* PROBLEM DETAILS
The entries below should be repeated exactly, with no pictures carried over.
** DATA FOR THIS EXERCISE follows **
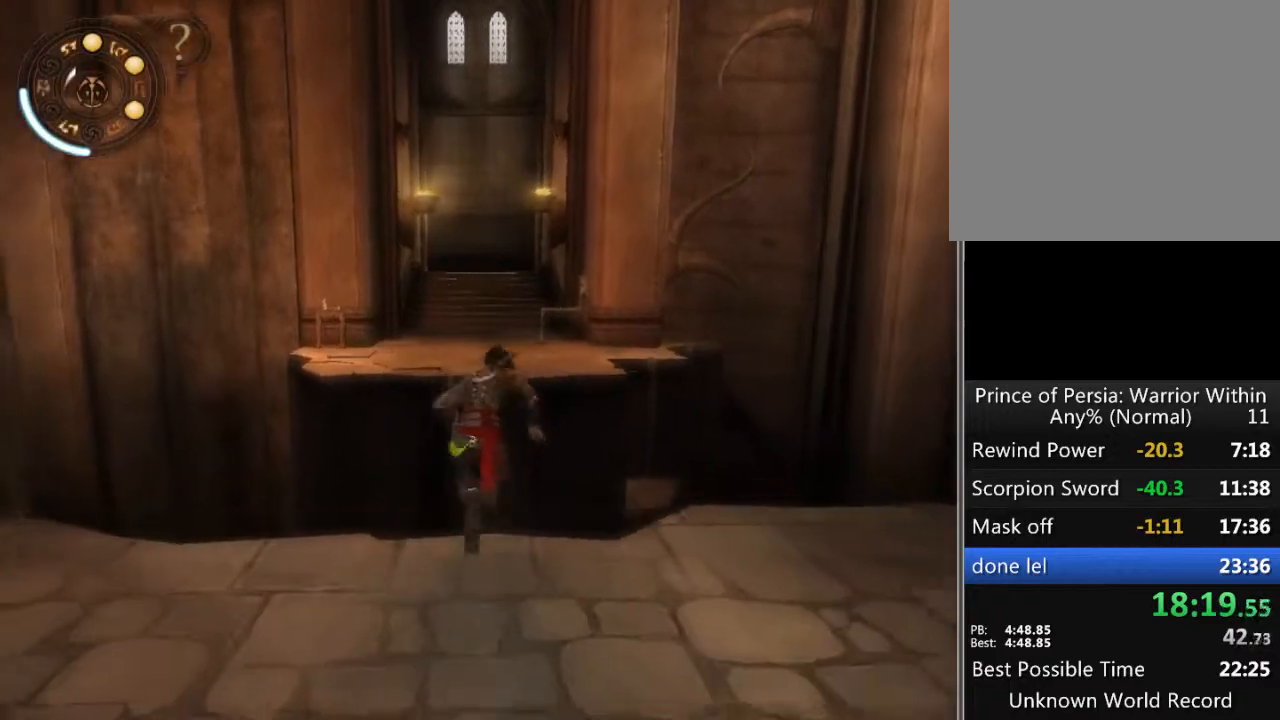
{"buttons": ["A"], "left_stick": "up", "right_stick": "center", "events": [[67, "A", "down"], [133, "A", "up"], [233, "A", "down"], [267, "A", "up"], [367, "A", "down"], [433, "A", "up"], [500, "A", "down"]]}
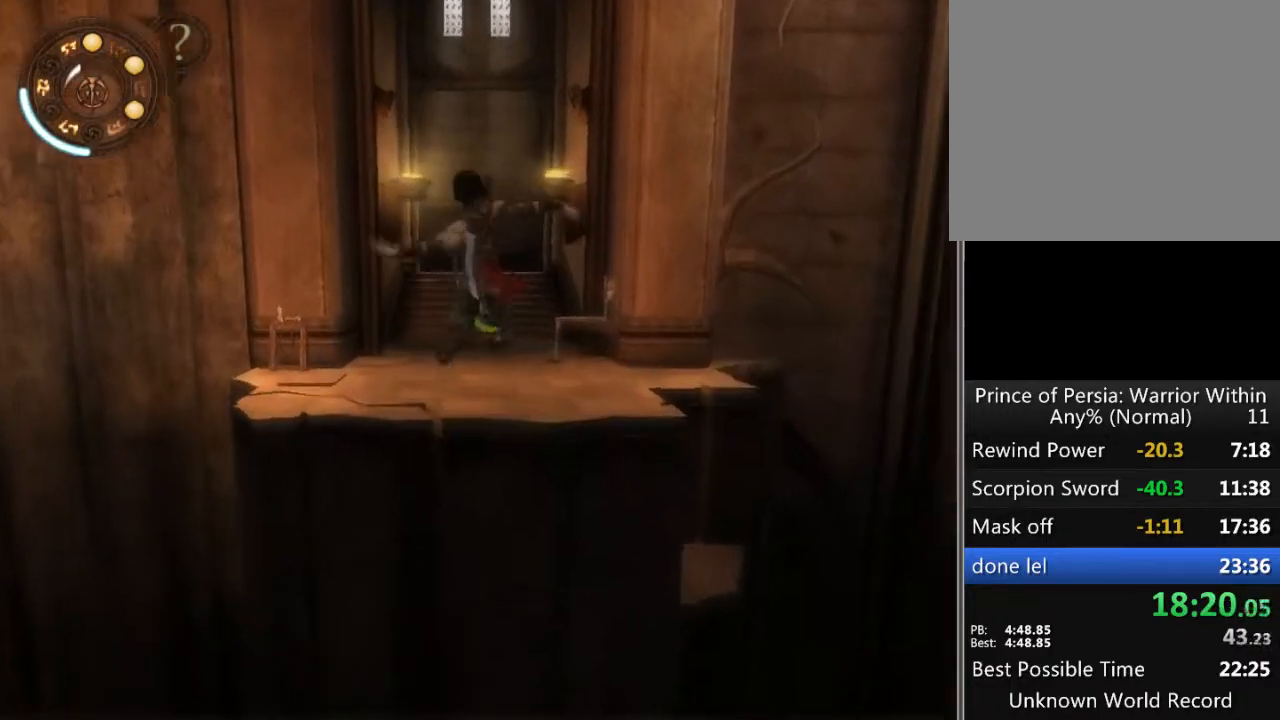
{"buttons": [], "left_stick": "up", "right_stick": "center", "events": [[67, "A", "up"]]}
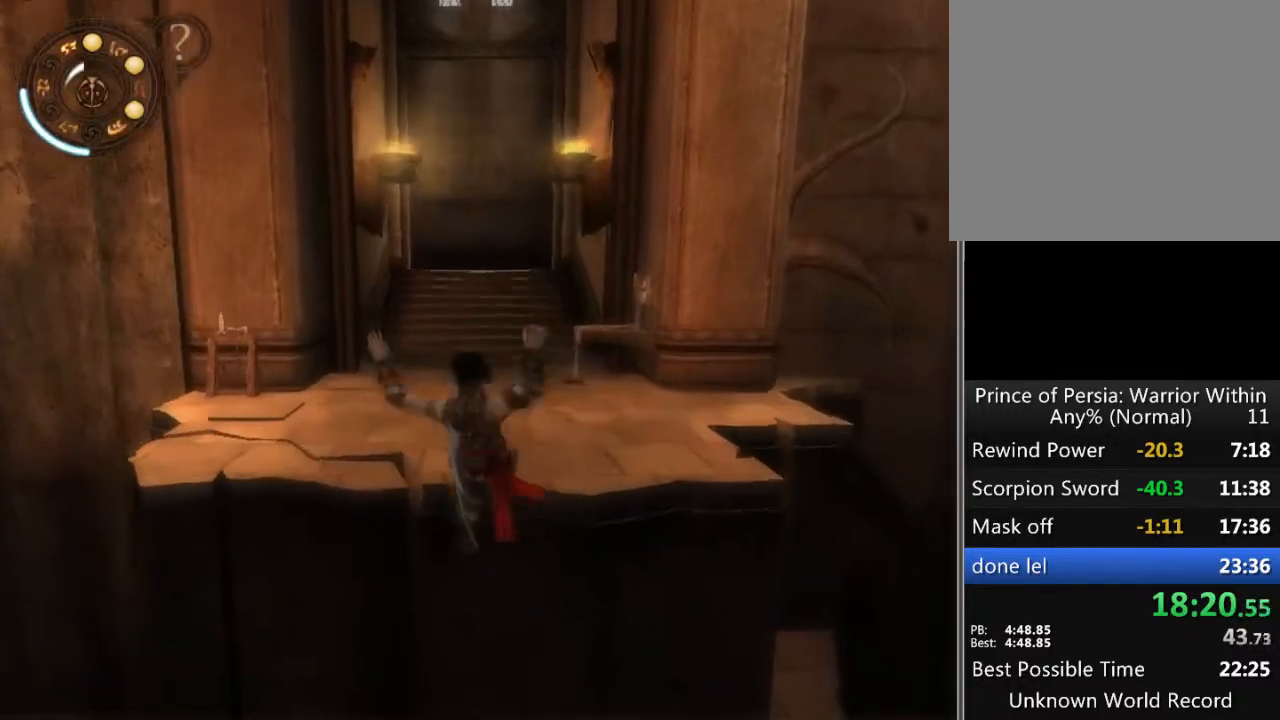
{"buttons": [], "left_stick": "up", "right_stick": "center", "events": [[100, "A", "down"], [200, "A", "up"], [300, "A", "down"], [333, "A", "up"], [433, "A", "down"], [500, "A", "up"]]}
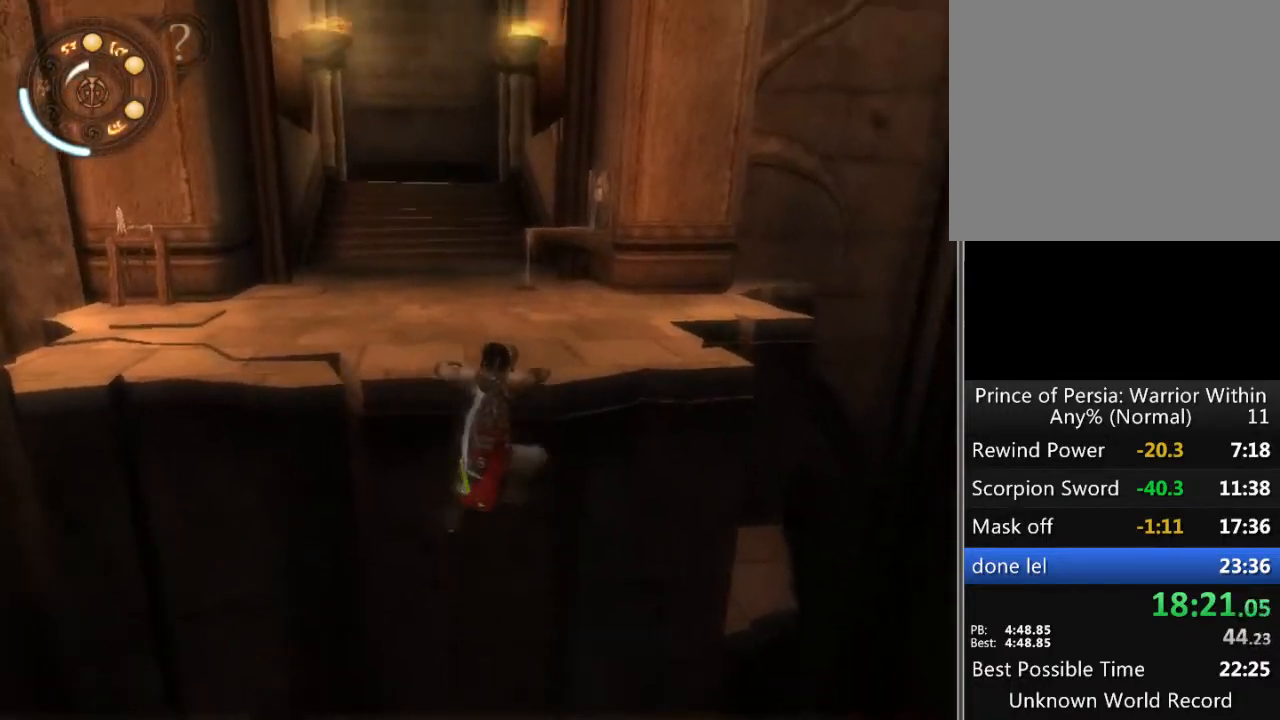
{"buttons": [], "left_stick": "up", "right_stick": "center", "events": [[33, "A", "down"], [100, "A", "up"]]}
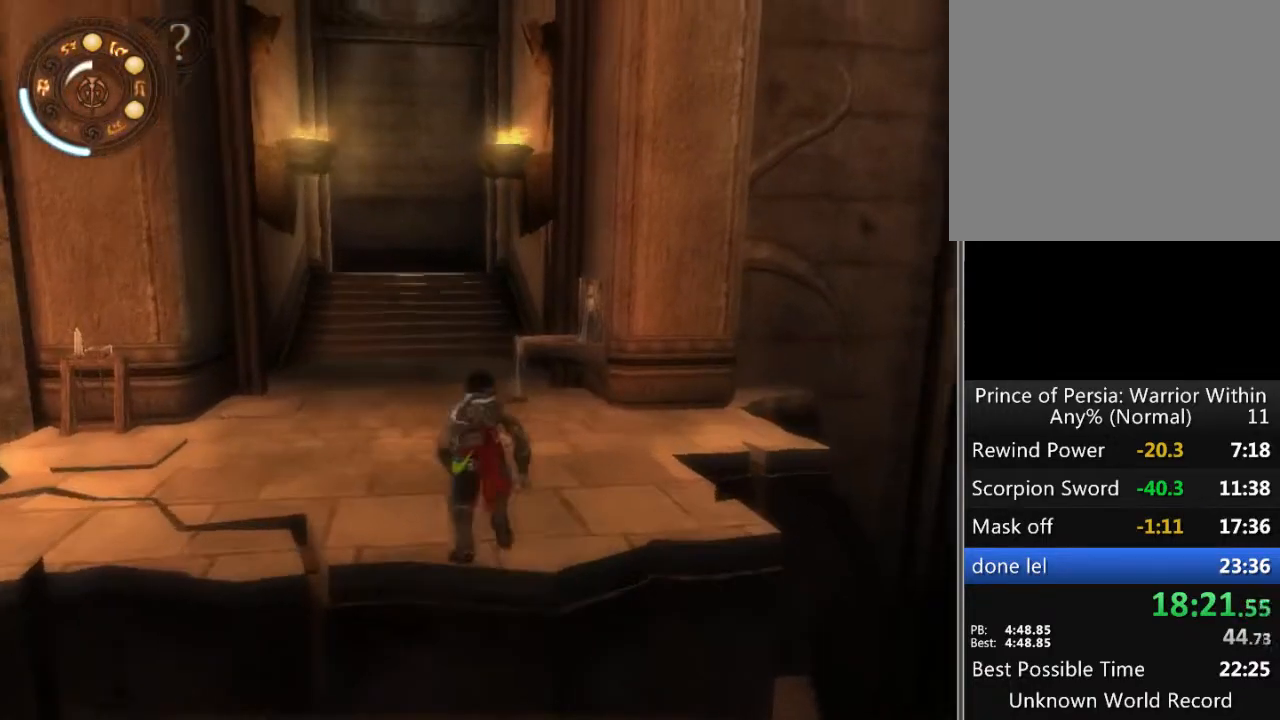
{"buttons": [], "left_stick": "up", "right_stick": "center", "events": [[167, "A", "down"], [233, "A", "up"], [300, "A", "down"], [367, "A", "up"], [433, "A", "down"], [500, "A", "up"]]}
** End of DATA FOR THIS EXERCISE **
* EXERCISE RESULT
{"buttons": ["A"], "left_stick": "up", "right_stick": "center", "events": [[67, "A", "down"], [133, "A", "up"], [233, "A", "down"], [267, "A", "up"], [367, "A", "down"], [433, "A", "up"], [500, "A", "down"]]}
{"buttons": [], "left_stick": "up", "right_stick": "center", "events": [[67, "A", "up"]]}
{"buttons": [], "left_stick": "up", "right_stick": "center", "events": [[100, "A", "down"], [200, "A", "up"], [300, "A", "down"], [333, "A", "up"], [433, "A", "down"], [500, "A", "up"]]}
{"buttons": [], "left_stick": "up", "right_stick": "center", "events": [[33, "A", "down"], [100, "A", "up"]]}
{"buttons": [], "left_stick": "up", "right_stick": "center", "events": [[167, "A", "down"], [233, "A", "up"], [300, "A", "down"], [367, "A", "up"], [433, "A", "down"], [500, "A", "up"]]}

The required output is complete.